Words Matter: Israeli-Hamas Conflict

As we head into the first days of the new year and gather with friends and family to reflect on the year gone by, we find moments of joy and deep sadness. For some of us, this holiday season felt just a bit heavier given what is going on in the Middle East. There were a few more empty chairs around those dinner tables. There were fewer stories and less reason to be joyous.  

Here in the United States, we are struggling to make sense of the violence that escalated, most recently, in October. The violent murder and kidnapping of Israeli citizens attending a music festival initiated the latest round of tensions in a long-simmering conflict. Immediately thereafter a sustained and violent military operation perpetrated by the Israeli Government in Gaza has thus far claimed the lives of tens of thousands of Palestinians and decimated substantial parts of the infrastructure in Gaza. In the United States, we witnessed an increase in both antisemitic and anti-Islamic rhetoric and hate-based crimes. Political and educational leaders are carefully parsing their words, trying to scope out the middle ground and not offend people’s sensibilities. Is it terrorism? Is it genocide? What does “from the river to the sea” mean? Is that antisemitic? Is the U.S. complicit in perpetrating war crimes? Is there a pathway to peace? These are the questions. The answers aren’t easy, and they don’t afford us any comfort.   

Words matter. There is value in naming things and actions for what they are. The United Nations, in its resolution 1566 in October of 2004 defined terrorism as  “criminal acts, including against civilians, committed with the intent to cause death or serious bodily injury, or taking of hostages, with the purpose to provoke a state of terror in the general public or a group of persons or particular persons, intimidate a population or compel a government or an international organization to do or to abstain from doing any act.” By this definition, it is easy to condemn the violence that Hamas perpetrated on the 7th of October as terrorism. There is no argument or equivocation on that.  
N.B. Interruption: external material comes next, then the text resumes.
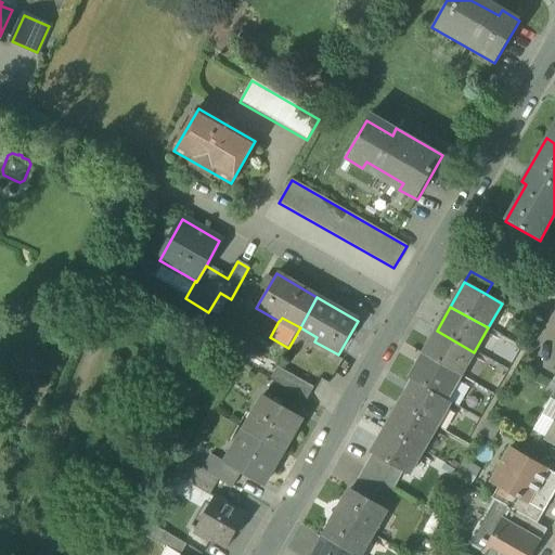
[(437,331),(423,355),(460,376),(474,352),(437,331)]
What we seem to be having a harder time condemning is the preceding acts of detention and persecution of Palestinian people by the Israeli government. By some estimates, there are upwards of 7,000 Palestinians being held in Israeli prisons, many without being charged or afforded any legal recourse. Is that forcible extraction and detention, with the effect of “provoking a state of terror” in the Palestinian people also not an act of terrorism? Is it not terrorism simply because it is sanctioned by the State of Israel? What about the damage to infrastructure and Israeli bombing campaigns that have caused the “death or serious bodily injury” of Palestinians? Is that terrorism of a different order and magnitude? Is the justification that the Israeli military action is retaliatory sufficient to ignore the sheer magnitude of death and destruction? How do we make sense of the mass detention of Palestinian civilians preceding the events of October 7th without justifying or explaining the heinous acts of terrorism that took place?   

In its 1948 Convention on the Prevention of Genocide, the United Nations advanced a definition of genocide as a series of acts “committed with the intent to destroy a national, ethnic, racial or religious group, in whole or in part.” Hamas’s stated goal of eliminating the state of Israel and all consequent criminal acts that follow fall within its definition. The government of Israel’s stated goal of eliminating Hamas is not genocide because the definition explicitly excludes political groups (which Hamas is). But at what point does the stated intent of the Israeli Government become irrelevant when the impact of its campaign is genocidal even if it isn’t, by some definition, a genocide?  

We can and should love the Israeli people who have endured one of the worst tragedies in human history. We can and should love the Palestinian people who have been living under apartheid conditions in Gaza and the West Bank. We can and should be critical of Israeli and U.S. policy toward the ongoing war and be critical of Hamas’s terroristic activities. Silencing these critical voices as anti-Semitic or anti-Islamic only limits our ability to engage in meaningful and transformative policy building. The continuation of violence only breeds more hurt and consequently more hate. There is no pathway to prosperity for Israeli people or Palestinian people that doesn’t include the ability of people in Gaza or the West Bank to live with dignity. There is no pathway to peace for Israeli or Palestinian people that doesn’t preserve the safety and security of the Jewish people.     

Words matter… perhaps more so for us. For the Israeli and Palestinian people who are missing their family, friends, and loved ones at the dinner table, words matter less. What they are left with is shattered lives drowning in the darkness of despair. The least we owe them is a nuanced consideration of their histories and a commitment to recognize their humanity.